En Colombie-Britannique, 25 p. 100 des jeunes Vietnamiens sont sans emploi. En Alberta, 18 p. 100 des jeunes Haïtiens sont sans emploi. En Saskatchewan et au Manitoba, 23 p. 100 des jeunes autochtones sont sans emploi. En Ontario, 20 p. 100 des Sri Lankais sont sans emploi, tandis qu'au Québec, 31 p. 100 des jeunes Pakistanais sont sans emploi. Au Nouveau-Brunswick, c'est 25 p. 100 des jeunes Autochtones, en Nouvelle-Écosse, 25 p. 100 des jeunes de race noire et à l'Île-du-Prince-Édouard, 29 p. 100 des jeunes Portugais qui sont sans emploi. À Terre-Neuve, 35 p. 100 des jeunes Métis sont également sans emploi. Dans ma ville de Vancouver, le taux de chômage chez les jeunes Serbes atteint 30 p. 100.
• 0935
Nous constatons donc en fait que le taux de chômage chez les
jeunes est beaucoup plus important que celui de la population en
général en raison de la langue, de l'ethnicité ou de la race. Si le
nombre de ces derniers doit doubler ou tripler dans nos villes,
comme on peut le voir sur la première diapositive, plus de
70 p. 100 à Toronto et à Vancouver, qu'est-ce que cela signifie
pour nos villes et pour l'avenir de celles-ci, sur le plan de la
capacité des gens à espérer pouvoir trouver un emploi et bien vivre
au Canada?
Les études révèlent—par exemple le projet métropolis—que lorsque les gens ne participent pas, ils ont tendance à perdre espoir et il y a davantage de toxicomanie, de violence et moins de cohésion sociale. Ce sont des choses que nous devons, je pense, examiner.
Donc, certains des défis de l'inclusion en raison du multiculturalisme sont, comme je l'ai déjà dit, lorsque nous avons, pour chaque Canadien qui quitte le Canada, quatre diplômés universitaires qui immigrent... Nous devons examiner la question des titres de compétence acquis à l'étranger. Nous savons que cette question relève des provinces, mais nous devons travailler avec ces dernières dans le domaine du développement des ressources humaines, de la citoyenneté, de l'immigration et du multiculturalisme afin de voir comment nous pouvons aider ces gens à utiliser leurs compétences.
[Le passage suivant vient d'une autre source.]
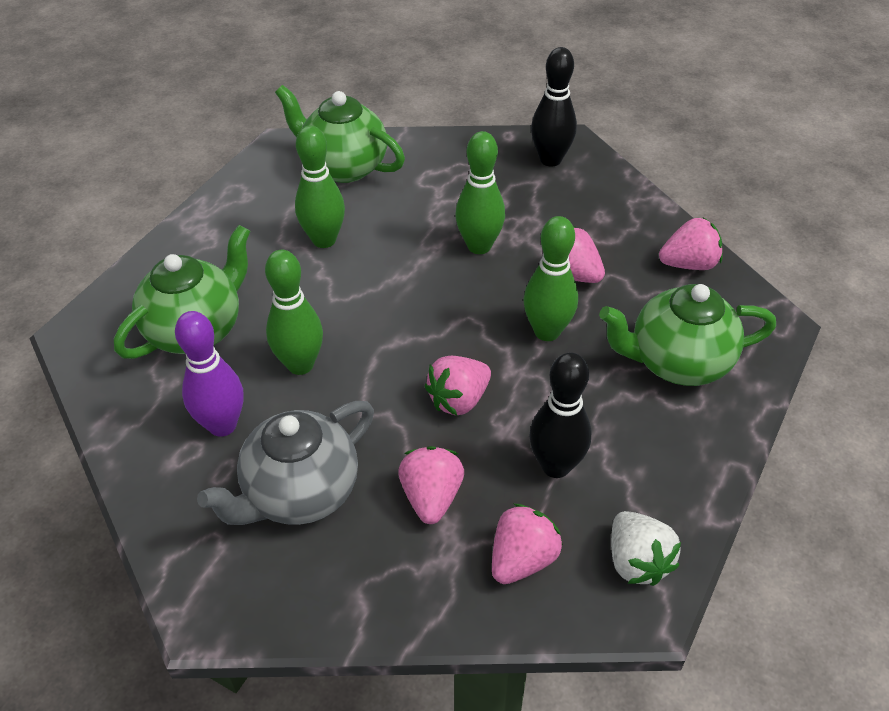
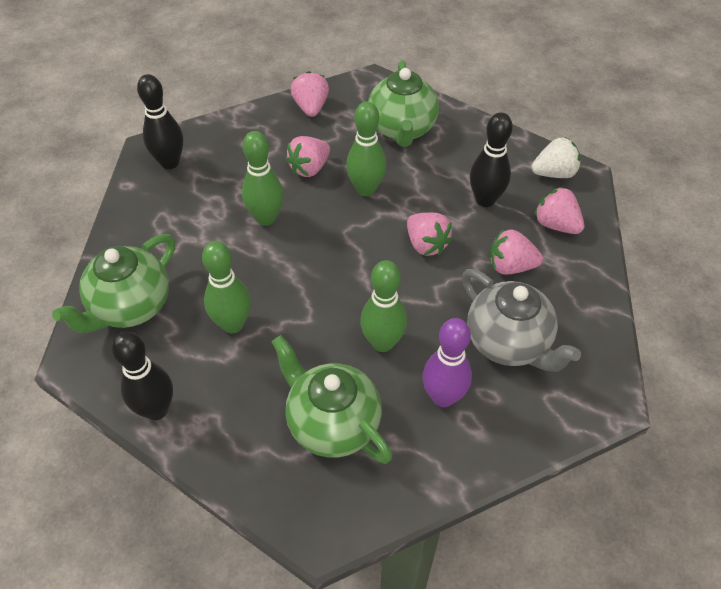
camera: 85 degrees left, 5 degrees up
(223, 203) = (156, 409): none -> black bowling pin

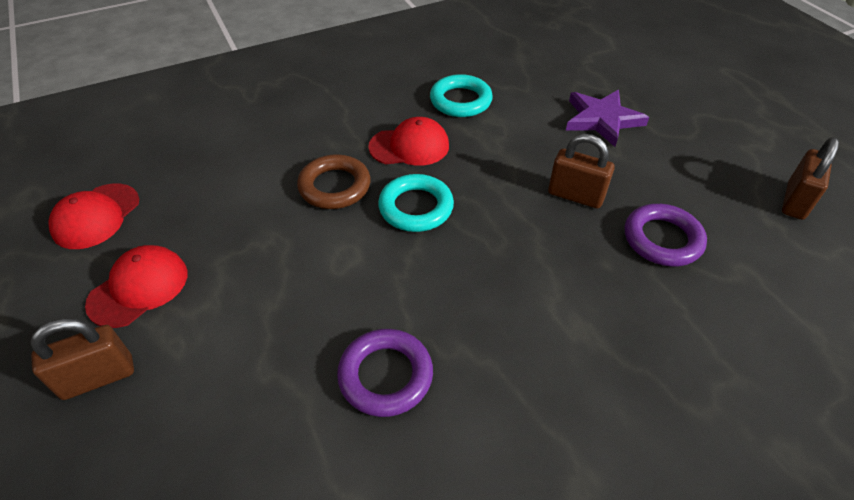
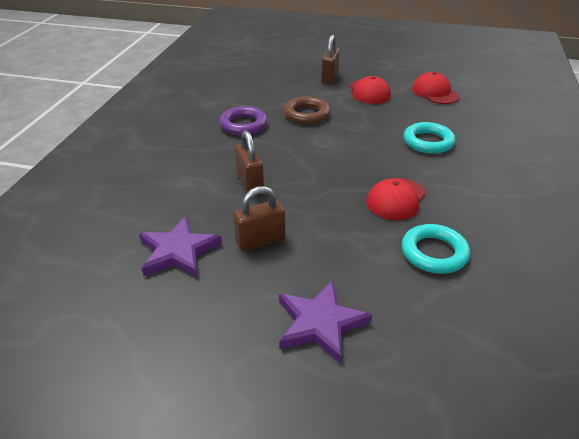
camera: 130 degrees right, 10 degrees down
(334, 186) = (384, 157): brown ring -> brown ring (306, 114)
(416, 207) = (332, 174): turquoise ring -> turquoise ring (428, 142)
(662, 239) = (178, 251): purple ring -> purple star
(795, 201) = (91, 360): brown padlock -> brown padlock (250, 183)

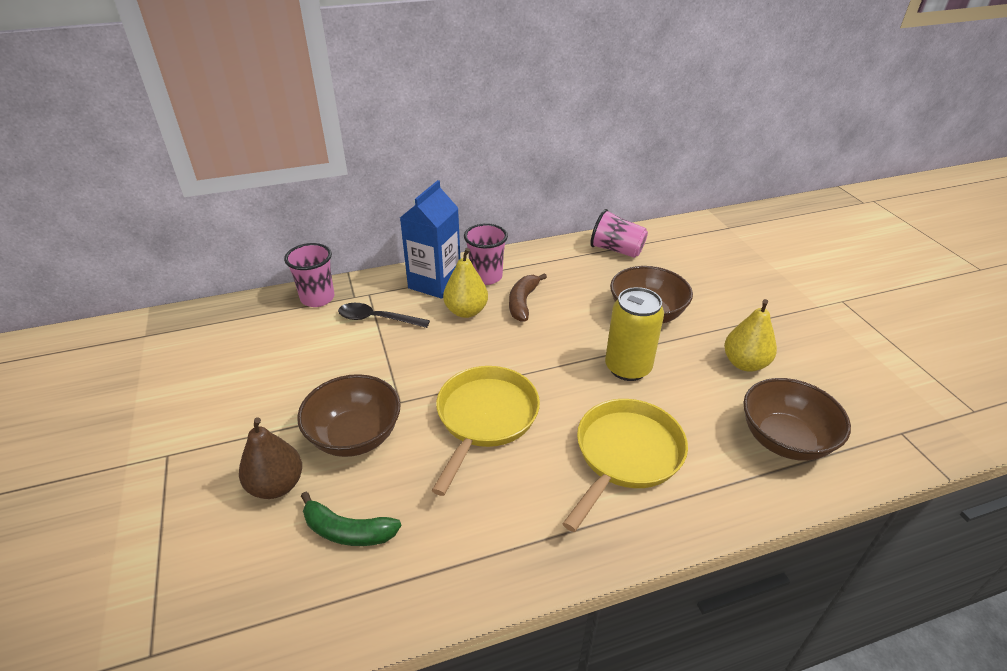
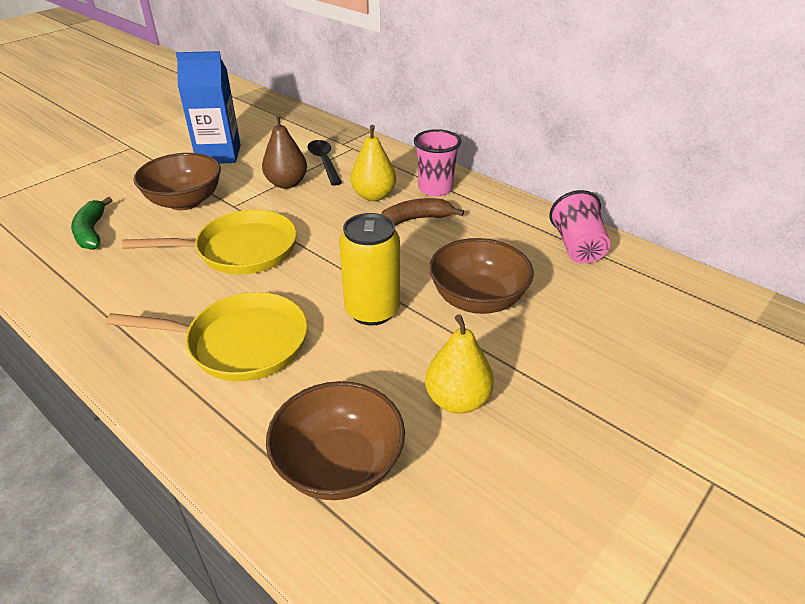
camera: 60 degrees right, 0 degrees up
(276, 485) = (122, 191): brown pear -> brown pear (286, 183)
(317, 298) = (326, 131): pink cup -> none
(435, 283) = (398, 168): blue carton -> blue carton (219, 154)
Le coût de la sous-utilisation des immigrants est estimé à 10,9 milliards de dollars par année au Canada. Nous savons également qu'en fait ce sont les membres des minorités visibles nés au Canada ou à l'étranger qui ont le plus haut niveau d'études postsecondaires au Canada et pourtant les hommes immigrants membres de minorités visibles gagnent 15 p. 100 de moins que leurs homologues membres d'une minorité non visible.
Les hommes membres d'une minorité visible nés au Canada gagnent 9 p. 100 de moins que les hommes membres d'une minorité non visible au Canada, ce qui fait que le niveau de pauvreté chez les minorités visibles est deux fois plus élevé que chez les membres de minorités non visibles dans nos villes bien qu'ils aient le plus haut niveau d'études postsecondaires. Cela montre bien que la question des titres de compétence acquis à l'étranger est un problème et que nous ne devons pas permettre un tel gaspillage des cerveaux et que nous devons par conséquent améliorer notre productivité et notre compétitivité.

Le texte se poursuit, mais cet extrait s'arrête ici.